The version of spring 2008 of the research proposal for my doctoral thesis
Chapter 1:
The Right to Urban Parks
What is a park? What is an urban park? What is its function, definition and for what it is being used? Why urban parks? For which purposes have they been created, by whom and for whom? In order to understand the function of urban parks and the relationship between nature and urbanity, work of the founder of the landscape architecture and park planner, Frederick Law Olmsted is studied.
I will study definitions of various forms of parks in the urban context and the history of parks. As there hardly is a one all-embracing definition of their onthology and function, the existence, definition and parks has been a cause for struggle.Who “owns” the parks? Are they a public good or a luxury? Who use them, for what, when and with whom? Where do the park users live? Are the parks there to be admired, aesthetic objects or do they serve functions for the city?
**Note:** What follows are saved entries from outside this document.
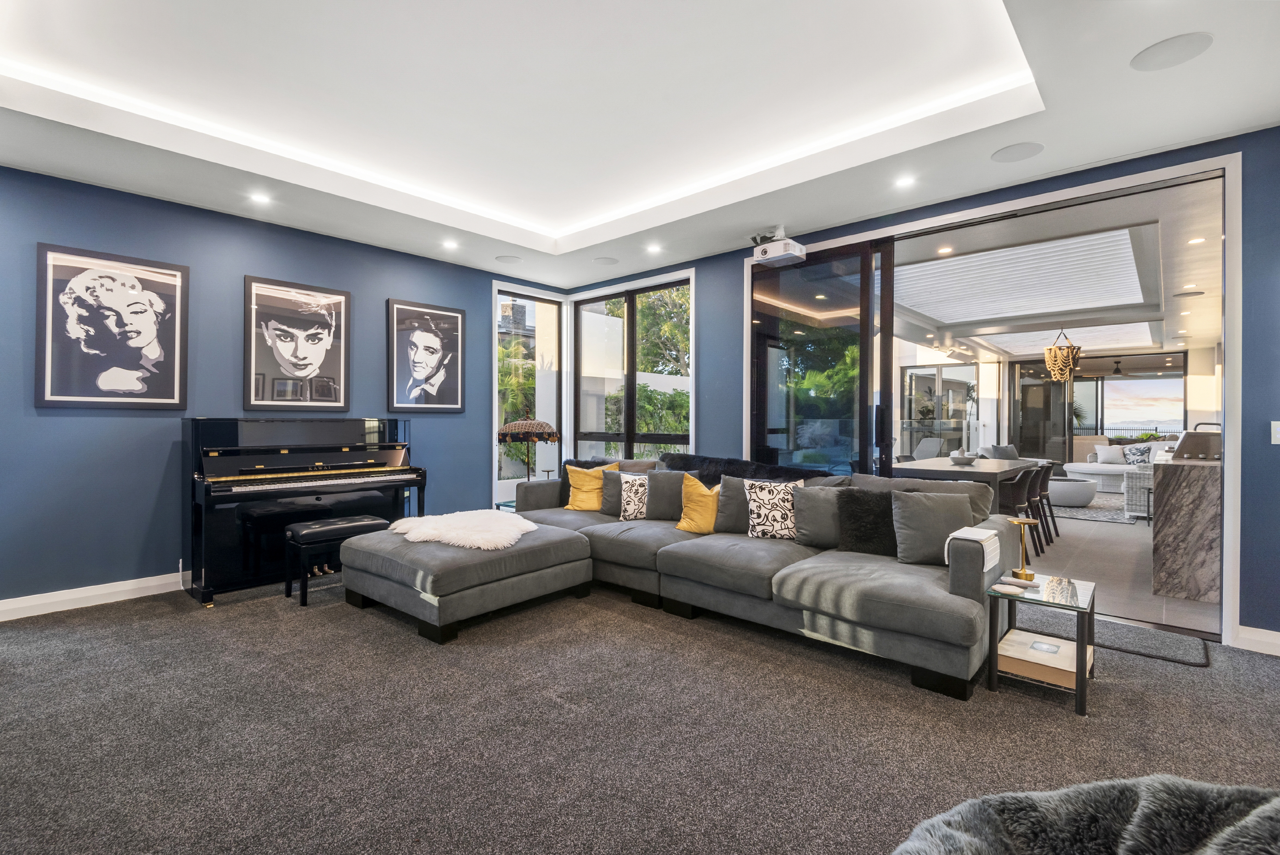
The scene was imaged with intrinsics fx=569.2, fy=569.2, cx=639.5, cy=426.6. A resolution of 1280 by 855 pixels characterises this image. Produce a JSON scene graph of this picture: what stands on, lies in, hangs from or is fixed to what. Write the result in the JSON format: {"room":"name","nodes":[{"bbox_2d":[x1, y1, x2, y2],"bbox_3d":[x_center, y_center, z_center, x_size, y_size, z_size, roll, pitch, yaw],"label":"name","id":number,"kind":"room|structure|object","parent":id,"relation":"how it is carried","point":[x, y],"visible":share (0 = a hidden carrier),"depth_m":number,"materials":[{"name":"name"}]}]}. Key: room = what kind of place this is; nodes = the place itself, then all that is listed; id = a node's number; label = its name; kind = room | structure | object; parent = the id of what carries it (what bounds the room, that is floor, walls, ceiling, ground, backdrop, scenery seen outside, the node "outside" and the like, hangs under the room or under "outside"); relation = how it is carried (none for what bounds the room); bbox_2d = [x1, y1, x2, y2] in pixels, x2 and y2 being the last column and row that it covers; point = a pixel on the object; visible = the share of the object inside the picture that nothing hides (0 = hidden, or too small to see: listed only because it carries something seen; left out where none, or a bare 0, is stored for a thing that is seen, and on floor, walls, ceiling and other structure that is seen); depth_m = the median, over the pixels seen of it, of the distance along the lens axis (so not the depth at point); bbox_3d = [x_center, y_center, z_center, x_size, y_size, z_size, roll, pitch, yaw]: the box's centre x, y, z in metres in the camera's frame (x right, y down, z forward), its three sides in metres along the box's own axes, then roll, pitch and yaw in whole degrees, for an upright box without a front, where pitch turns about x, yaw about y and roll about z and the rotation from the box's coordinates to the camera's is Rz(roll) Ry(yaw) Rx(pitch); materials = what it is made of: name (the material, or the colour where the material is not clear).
{"room":"living room","nodes":[
{"label":"living room","id":0,"kind":"room"},
{"bbox_2d":[0,162,569,609],"bbox_3d":[-2.793,-0.322,4.624,0.183,2.948,5.530,0,0,42],"label":"left wall","id":1,"kind":"structure","parent":0,"point":[63,228],"depth_m":3.92,"materials":[{"name":"blue paint"}]},
{"bbox_2d":[0,571,183,621],"bbox_3d":[-3.064,1.085,4.230,0.018,0.116,4.604,0,0,42],"label":"baseboard","id":2,"kind":"structure","parent":1,"relation":"attached to","point":[118,599],"depth_m":3.66,"materials":[{"name":"white paint"}]},
{"bbox_2d":[35,241,187,408],"bbox_3d":[-3.454,-0.632,3.757,0.036,1.009,0.696,0,0,42],"label":"framed picture","id":3,"kind":"object","parent":1,"relation":"attached to","point":[56,397],"visible":0.99,"depth_m":3.72,"materials":[{"name":"black paper"}]},
{"bbox_2d":[243,274,351,410],"bbox_3d":[-2.718,-0.645,4.558,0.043,1.010,0.720,0,0,42],"label":"framed picture","id":4,"kind":"object","parent":1,"relation":"attached to","point":[321,350],"visible":0.98,"depth_m":4.52,"materials":[{"name":"black paper"}]},
{"bbox_2d":[386,297,466,412],"bbox_3d":[-1.985,-0.649,5.333,0.039,1.006,0.685,0,0,42],"label":"framed picture","id":5,"kind":"object","parent":1,"relation":"attached to","point":[452,397],"visible":0.98,"depth_m":5.30,"materials":[{"name":"black paper"}]},
{"bbox_2d":[494,282,564,499],"bbox_3d":[-1.251,-0.299,6.340,0.115,2.345,0.988,0,0,42],"label":"window","id":6,"kind":"structure","parent":1,"relation":"in","point":[494,422],"depth_m":6.36,"materials":[{"name":"glass"}]},
{"bbox_2d":[495,415,560,479],"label":"parasol","id":7,"kind":"object","parent":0,"point":[514,427],"visible":0.9,"depth_m":5.30,"materials":[{"name":"brown fabric"}]},
{"bbox_2d":[0,571,1279,854],"bbox_3d":[-0.202,1.216,2.137,7.270,0.106,5.940,0,0,42],"label":"carpet floor","id":8,"kind":"structure","parent":0,"point":[667,634],"depth_m":2.18,"materials":[{"name":"grey carpet"}]},
{"bbox_2d":[186,416,427,605],"bbox_3d":[-2.548,0.551,4.382,0.867,1.202,1.551,0,0,42],"label":"piano","id":9,"kind":"object","parent":8,"relation":"on","point":[396,494],"visible":0.93,"depth_m":4.06,"materials":[{"name":"black wood"}]},
{"bbox_2d":[280,514,388,604],"bbox_3d":[-2.115,0.905,3.981,0.353,0.484,0.611,0,0,42],"label":"piano bench","id":10,"kind":"object","parent":8,"relation":"on","point":[329,527],"visible":0.79,"depth_m":3.81,"materials":[{"name":"black leather"}]},
{"bbox_2d":[337,516,594,642],"bbox_3d":[-1.116,0.933,3.814,1.171,0.454,1.307,0,0,42],"label":"ottoman","id":11,"kind":"object","parent":8,"relation":"on","point":[539,544],"visible":0.88,"depth_m":3.37,"materials":[{"name":"grey fabric"}]},
{"bbox_2d":[389,508,540,549],"bbox_3d":[-1.135,0.669,3.852,0.968,0.120,0.881,0,0,42],"label":"fur throw","id":12,"kind":"object","parent":11,"relation":"on","point":[436,532],"visible":0.91,"depth_m":3.62,"materials":[{"name":"white fur"}]},
{"bbox_2d":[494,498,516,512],"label":"side table","id":13,"kind":"object","parent":8,"relation":"on","point":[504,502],"visible":0.17,"depth_m":5.44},
{"bbox_2d":[445,451,1018,699],"bbox_3d":[0.358,0.722,3.930,3.651,0.875,1.730,0,0,42],"label":"sectional sofa","id":14,"kind":"object","parent":8,"relation":"on","point":[963,587],"visible":0.8,"depth_m":3.15,"materials":[{"name":"grey fabric"}]},
{"bbox_2d":[565,462,612,511],"bbox_3d":[-0.435,0.518,4.844,0.432,0.425,0.263,0,0,13],"label":"yellow pillow","id":15,"kind":"object","parent":14,"relation":"on","point":[569,507],"visible":0.87,"depth_m":4.77,"materials":[{"name":"fabric"}]},
{"bbox_2d":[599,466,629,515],"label":"gray pillow","id":16,"kind":"object","parent":14,"relation":"on","point":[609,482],"visible":0.57,"depth_m":4.58,"materials":[{"name":"grey fabric"}]},
{"bbox_2d":[617,471,648,520],"bbox_3d":[-0.003,0.549,4.433,0.360,0.358,0.221,0,0,4],"label":"patterned pillow","id":17,"kind":"object","parent":14,"relation":"on","point":[630,509],"visible":0.79,"depth_m":4.37,"materials":[{"name":"white fabric"}]},
{"bbox_2d":[643,469,687,521],"bbox_3d":[0.241,0.529,4.414,0.457,0.395,0.234,0,0,14],"label":"gray pillow","id":18,"kind":"object","parent":14,"relation":"on","point":[660,477],"visible":0.84,"depth_m":4.34,"materials":[{"name":"grey fabric"}]},
{"bbox_2d":[676,471,718,533],"bbox_3d":[0.450,0.540,4.035,0.399,0.428,0.284,0,0,42],"label":"yellow pillow","id":19,"kind":"object","parent":14,"relation":"on","point":[682,522],"visible":0.86,"depth_m":3.96,"materials":[{"name":"fabric"}]},
{"bbox_2d":[713,474,751,534],"bbox_3d":[0.737,0.539,3.925,0.473,0.406,0.237,0,0,12],"label":"gray pillow","id":20,"kind":"object","parent":14,"relation":"on","point":[727,497],"visible":0.63,"depth_m":3.87,"materials":[{"name":"grey fabric"}]},
{"bbox_2d":[659,451,836,485],"bbox_3d":[0.748,0.461,4.426,1.521,0.446,0.486,0,0,42],"label":"fur throw","id":21,"kind":"object","parent":14,"relation":"on","point":[730,472],"visible":0.39,"depth_m":4.44,"materials":[{"name":"fur"}]},
{"bbox_2d":[744,478,802,539],"bbox_3d":[0.871,0.537,3.694,0.399,0.380,0.225,0,0,9],"label":"patterned pillow","id":22,"kind":"object","parent":14,"relation":"on","point":[780,514],"visible":0.89,"depth_m":3.63,"materials":[{"name":"white fabric"}]},
{"bbox_2d":[791,483,847,548],"bbox_3d":[1.181,0.553,3.532,0.489,0.394,0.248,0,0,17],"label":"gray pillow","id":23,"kind":"object","parent":14,"relation":"on","point":[817,494],"visible":0.77,"depth_m":3.48,"materials":[{"name":"grey fabric"}]},
{"bbox_2d":[834,486,902,557],"bbox_3d":[1.377,0.554,3.306,0.467,0.386,0.248,0,0,29],"label":"fur pillow","id":24,"kind":"object","parent":14,"relation":"on","point":[865,494],"visible":0.82,"depth_m":3.26,"materials":[{"name":"fabric"}]},
{"bbox_2d":[891,489,975,564],"bbox_3d":[1.603,0.544,3.096,0.460,0.387,0.259,0,0,11],"label":"gray pillow","id":25,"kind":"object","parent":14,"relation":"on","point":[930,512],"visible":0.9,"depth_m":3.04,"materials":[{"name":"grey fabric"}]},
{"bbox_2d":[944,525,1002,571],"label":"armrest tray","id":26,"kind":"object","parent":14,"relation":"on","point":[975,537],"visible":0.75,"depth_m":2.66,"materials":[{"name":"white"}]},
{"bbox_2d":[983,571,1096,715],"bbox_3d":[1.820,0.960,2.593,0.380,0.423,0.514,0,0,42],"label":"side table","id":27,"kind":"object","parent":8,"relation":"on","point":[1080,689],"visible":0.84,"depth_m":2.50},
{"bbox_2d":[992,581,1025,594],"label":"coaster","id":28,"kind":"object","parent":27,"relation":"on","point":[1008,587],"visible":0.98,"depth_m":2.54,"materials":[{"name":"beige"}]},
{"bbox_2d":[1007,516,1038,581],"bbox_3d":[1.863,0.592,2.775,0.137,0.291,0.138,0,0,42],"label":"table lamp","id":29,"kind":"object","parent":27,"relation":"on","point":[1023,522],"visible":1,"depth_m":2.76,"materials":[{"name":"gold metal"}]},
{"bbox_2d":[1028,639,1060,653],"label":"label","id":30,"kind":"object","parent":27,"relation":"in","point":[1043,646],"visible":0.97,"depth_m":2.56,"materials":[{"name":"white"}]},
{"bbox_2d":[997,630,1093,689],"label":"box","id":31,"kind":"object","parent":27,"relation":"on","point":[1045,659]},
{"bbox_2d":[889,775,1279,854],"bbox_3d":[0.802,0.837,0.677,0.963,0.507,0.939,0,0,42],"label":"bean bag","id":32,"kind":"object","parent":8,"relation":"on","point":[1136,841],"visible":0.99,"depth_m":0.96,"materials":[{"name":"grey fur"}]},
{"bbox_2d":[1061,611,1215,667],"bbox_3d":[2.611,1.156,3.232,0.949,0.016,0.600,0,0,42],"label":"door mat","id":33,"kind":"object","parent":8,"relation":"on","point":[1178,639],"visible":0.62,"depth_m":3.08,"materials":[{"name":"grey carpet"}]},
{"bbox_2d":[0,0,1279,287],"bbox_3d":[-0.286,-1.718,2.409,6.518,0.307,5.620,0,0,42],"label":"ceiling","id":34,"kind":"structure","parent":0,"point":[1143,145],"depth_m":3.01,"materials":[{"name":"white paint"}]},
{"bbox_2d":[249,191,271,204],"bbox_3d":[-2.645,-1.594,3.970,0.140,0.020,0.140,0,0,42],"label":"recessed light","id":35,"kind":"object","parent":34,"relation":"in","point":[259,198],"visible":0.98,"depth_m":3.96,"materials":[{"name":"white"}]},
{"bbox_2d":[442,238,458,249],"bbox_3d":[-1.664,-1.602,4.993,0.141,0.025,0.141,0,0,42],"label":"recessed light","id":36,"kind":"object","parent":34,"relation":"in","point":[449,245],"visible":0.97,"depth_m":4.98,"materials":[{"name":"white"}]},
{"bbox_2d":[494,254,522,263],"bbox_3d":[-1.240,-1.580,5.384,0.240,0.007,0.237,0,0,42],"label":"ceiling speaker","id":37,"kind":"object","parent":34,"relation":"in","point":[507,260],"visible":0.98,"depth_m":5.37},
{"bbox_2d":[593,256,619,264],"bbox_3d":[-0.321,-1.582,5.443,0.220,0.007,0.218,0,0,42],"label":"ceiling speaker","id":38,"kind":"object","parent":34,"relation":"in","point":[607,260],"visible":0.99,"depth_m":5.43,"materials":[{"name":"grey"}]},
{"bbox_2d":[646,242,662,253],"bbox_3d":[0.131,-1.595,5.101,0.151,0.018,0.149,0,0,42],"label":"recessed light","id":39,"kind":"object","parent":34,"relation":"in","point":[655,247],"visible":0.98,"depth_m":5.09,"materials":[{"name":"white"}]},
{"bbox_2d":[748,226,806,265],"bbox_3d":[1.114,-1.485,4.641,0.405,0.258,0.306,0,0,42],"label":"projector","id":40,"kind":"object","parent":34,"relation":"attached to","point":[790,243],"visible":0.99,"depth_m":4.57,"materials":[{"name":"white plastic"}]},
{"bbox_2d":[894,174,915,187],"bbox_3d":[1.700,-1.577,3.656,0.134,0.009,0.132,0,0,42],"label":"recessed light","id":41,"kind":"object","parent":34,"relation":"in","point":[902,183],"visible":0.98,"depth_m":3.65,"materials":[{"name":"white"}]},
{"bbox_2d":[991,141,1043,162],"bbox_3d":[2.166,-1.574,3.267,0.250,0.007,0.247,0,0,42],"label":"ceiling speaker","id":42,"kind":"object","parent":34,"relation":"in","point":[1023,150],"visible":0.98,"depth_m":3.26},
{"bbox_2d":[1130,31,1213,70],"bbox_3d":[2.227,-1.571,2.388,0.253,0.007,0.250,0,0,42],"label":"ceiling speaker","id":43,"kind":"object","parent":34,"relation":"in","point":[1155,51],"visible":0.99,"depth_m":2.38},
{"bbox_2d":[567,126,1279,647],"bbox_3d":[1.621,-0.299,4.486,6.521,2.912,0.181,0,0,42],"label":"right wall","id":44,"kind":"structure","parent":0,"point":[1256,133],"depth_m":3.07,"materials":[{"name":"blue paint"}]},
{"bbox_2d":[573,272,694,461],"bbox_3d":[-0.122,-0.249,6.149,1.781,2.478,0.119,0,0,42],"label":"window","id":45,"kind":"structure","parent":44,"relation":"in","point":[587,307],"depth_m":6.13,"materials":[{"name":"glass"}]},
{"bbox_2d":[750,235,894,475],"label":"sliding glass door","id":46,"kind":"structure","parent":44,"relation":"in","point":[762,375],"depth_m":4.70,"materials":[{"name":"glass"}]},
{"bbox_2d":[751,153,1241,644],"bbox_3d":[2.144,-0.178,4.163,2.886,2.642,0.246,0,0,42],"label":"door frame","id":47,"kind":"structure","parent":44,"relation":"in","point":[923,223],"depth_m":3.55,"materials":[{"name":"white"}]},
{"bbox_2d":[1232,624,1279,655],"bbox_3d":[3.488,1.104,2.615,1.071,0.118,0.020,0,0,42],"label":"baseboard","id":48,"kind":"structure","parent":44,"relation":"attached to","point":[1278,641],"depth_m":2.93,"materials":[{"name":"white paint"}]},
{"bbox_2d":[1270,419,1279,444],"bbox_3d":[3.316,0.030,2.929,0.077,0.122,0.018,0,0,42],"label":"light switch","id":49,"kind":"object","parent":44,"relation":"attached to","point":[1276,442],"visible":0.99,"depth_m":2.95,"materials":[{"name":"white plastic"}]},
{"bbox_2d":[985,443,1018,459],"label":"pillow","id":50,"kind":"object","parent":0,"point":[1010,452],"visible":0.35,"depth_m":9.18,"materials":[{"name":"grey fabric"}]},
{"bbox_2d":[1027,494,1217,635],"bbox_3d":[4.653,1.213,7.720,6.198,0.130,8.815,0,0,42],"label":"patio floor","id":51,"kind":"structure","parent":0,"point":[1143,537],"depth_m":4.66,"materials":[{"name":"grey tile"}]},
{"bbox_2d":[913,436,944,460],"bbox_3d":[4.862,0.657,9.902,0.766,0.914,0.662,0,0,-27],"label":"patio chair","id":52,"kind":"object","parent":51,"relation":"on","point":[935,444],"visible":0.55,"depth_m":9.89,"materials":[{"name":"grey fabric"}]},
{"bbox_2d":[892,455,1045,502],"bbox_3d":[3.603,0.766,6.296,1.038,0.772,2.330,0,0,42],"label":"dining table","id":53,"kind":"object","parent":51,"relation":"on","point":[940,462],"visible":0.54,"depth_m":5.65,"materials":[{"name":"grey wood"}]},
{"bbox_2d":[947,449,978,464],"bbox_3d":[3.488,0.327,6.181,0.308,0.135,0.313,0,0,42],"label":"bowl","id":54,"kind":"object","parent":53,"relation":"on","point":[958,457],"visible":1,"depth_m":6.10,"materials":[{"name":"white ceramic"}]},
{"bbox_2d":[997,470,1035,555],"bbox_3d":[3.331,0.789,5.292,0.502,0.785,0.478,0,0,42],"label":"dining chair","id":55,"kind":"object","parent":51,"relation":"on","point":[1010,502],"visible":0.51,"depth_m":5.11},
{"bbox_2d":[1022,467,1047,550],"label":"dining chair","id":56,"kind":"object","parent":51,"relation":"on","point":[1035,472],"visible":0.4,"depth_m":5.42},
{"bbox_2d":[1033,462,1058,541],"bbox_3d":[4.163,0.773,6.114,0.518,0.796,0.458,0,0,42],"label":"dining chair","id":57,"kind":"object","parent":51,"relation":"on","point":[1053,517],"visible":0.42,"depth_m":5.93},
{"bbox_2d":[1048,476,1097,506],"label":"fire pit","id":58,"kind":"object","parent":51,"relation":"on","point":[1083,492],"visible":0.8,"depth_m":8.01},
{"bbox_2d":[1049,493,1137,523],"bbox_3d":[5.971,1.147,8.332,2.238,0.014,2.606,0,0,42],"label":"area rug","id":59,"kind":"object","parent":51,"relation":"on","point":[1075,512],"visible":0.36,"depth_m":7.58,"materials":[{"name":"grey carpet"}]},
{"bbox_2d":[1065,438,1178,491],"bbox_3d":[8.579,0.703,9.859,2.067,0.866,1.105,0,0,42],"label":"white sofa","id":60,"kind":"object","parent":51,"relation":"on","point":[1085,472],"visible":0.39,"depth_m":9.88,"materials":[{"name":"white fabric"}]},
{"bbox_2d":[1093,444,1125,464],"bbox_3d":[8.678,0.510,10.472,0.498,0.342,0.219,0,0,20],"label":"white pillow","id":61,"kind":"object","parent":60,"relation":"on","point":[1103,452],"visible":0.84,"depth_m":10.43,"materials":[{"name":"white fabric"}]},
{"bbox_2d":[1122,444,1151,464],"bbox_3d":[8.677,0.514,9.923,0.416,0.354,0.237,0,0,42],"label":"patterned pillow","id":62,"kind":"object","parent":60,"relation":"on","point":[1133,454],"visible":0.76,"depth_m":9.88,"materials":[{"name":"grey fabric"}]},
{"bbox_2d":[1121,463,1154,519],"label":"wicker chair","id":63,"kind":"object","parent":51,"relation":"on","point":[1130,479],"visible":0.4,"depth_m":7.02,"materials":[{"name":"grey wicker"}]},
{"bbox_2d":[1150,451,1221,603],"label":"kitchen island","id":64,"kind":"object","parent":51,"relation":"on","point":[1188,484],"visible":0.74,"depth_m":3.90,"materials":[{"name":"grey stone"}]},
{"bbox_2d":[1170,425,1223,460],"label":"barbecue grill","id":65,"kind":"object","parent":64,"relation":"on","point":[1191,439],"visible":0.82,"depth_m":4.08,"materials":[{"name":"silver metal"}]},
{"label":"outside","id":66,"kind":"structure","parent":0,"visible":0},
{"bbox_2d":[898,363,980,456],"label":"door","id":67,"kind":"structure","parent":66,"point":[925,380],"depth_m":11.31,"materials":[{"name":"glass"}]},
{"bbox_2d":[886,177,1226,360],"bbox_3d":[5.400,-1.596,7.655,5.157,0.204,7.938,0,0,42],"label":"patio ceiling","id":68,"kind":"structure","parent":66,"point":[1030,352],"depth_m":6.48,"materials":[{"name":"white"}]},
{"bbox_2d":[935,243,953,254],"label":"recessed light","id":69,"kind":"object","parent":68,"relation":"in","point":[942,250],"visible":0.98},
{"bbox_2d":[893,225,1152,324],"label":"skylight","id":70,"kind":"object","parent":68,"relation":"in","point":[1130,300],"visible":0.93,"depth_m":6.50,"materials":[{"name":"white"}]},
{"bbox_2d":[1043,328,1081,380],"bbox_3d":[6.274,-1.122,8.465,0.460,0.854,0.460,0,0,42],"label":"chandelier","id":71,"kind":"object","parent":68,"relation":"hanging from","point":[1073,367],"visible":0.99,"depth_m":8.38,"materials":[{"name":"gold"}]},
{"bbox_2d":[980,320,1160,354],"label":"skylight","id":72,"kind":"object","parent":68,"relation":"in","point":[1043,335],"visible":0.84,"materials":[{"name":"white"}]},
{"bbox_2d":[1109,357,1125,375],"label":"ceiling fan","id":73,"kind":"object","parent":68,"relation":"hanging from","point":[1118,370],"visible":0.94,"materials":[{"name":"black"}]},
{"bbox_2d":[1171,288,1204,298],"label":"ceiling speaker","id":74,"kind":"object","parent":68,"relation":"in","point":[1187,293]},
{"bbox_2d":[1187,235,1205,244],"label":"recessed light","id":75,"kind":"object","parent":68,"relation":"in","point":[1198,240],"visible":0.98,"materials":[{"name":"white"}]},
{"bbox_2d":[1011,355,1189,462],"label":"sliding glass door","id":76,"kind":"structure","parent":66,"point":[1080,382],"depth_m":11.99,"materials":[{"name":"glass"}]},
{"label":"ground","id":77,"kind":"structure","parent":66,"visible":0},
{"bbox_2d":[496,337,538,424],"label":"bush","id":78,"kind":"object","parent":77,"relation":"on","point":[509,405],"visible":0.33,"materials":[{"name":"green plant"}]},
{"bbox_2d":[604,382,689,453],"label":"hedge","id":79,"kind":"object","parent":77,"relation":"on","point":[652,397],"visible":0.3,"depth_m":9.85,"materials":[{"name":"green plant"}]},
{"bbox_2d":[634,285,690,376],"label":"tree","id":80,"kind":"object","parent":77,"relation":"on","point":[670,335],"visible":0.3,"materials":[{"name":"green plant"}]}
]}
My central focus will be on the Helsinki Central park as it transgresses the two extreme definitions of urban parks – artificial, deliberately created neighbourhood or “pocket” parks inside the habitation and natural leftovers of rurality between or outside the habited areas. The definitions of parks are in fact different manifestations of the relationship between nature and urbanity. This problematic history will be quite thoroughly studied.
As I am studying different definitions of parks, their use, function and very definition, the question of park politics and power struggles is central in order to understand the essence of parks as urban “goods”. Threaths to the park - past and present are studied. What has come of the past threaths, have the plans been realised? Who has been the initiator in these threats?
An extensive section of history of and conflicts at the Oslo city forest, Oslomarka is included here as it is paradigmatic case of the relationship between nature and city.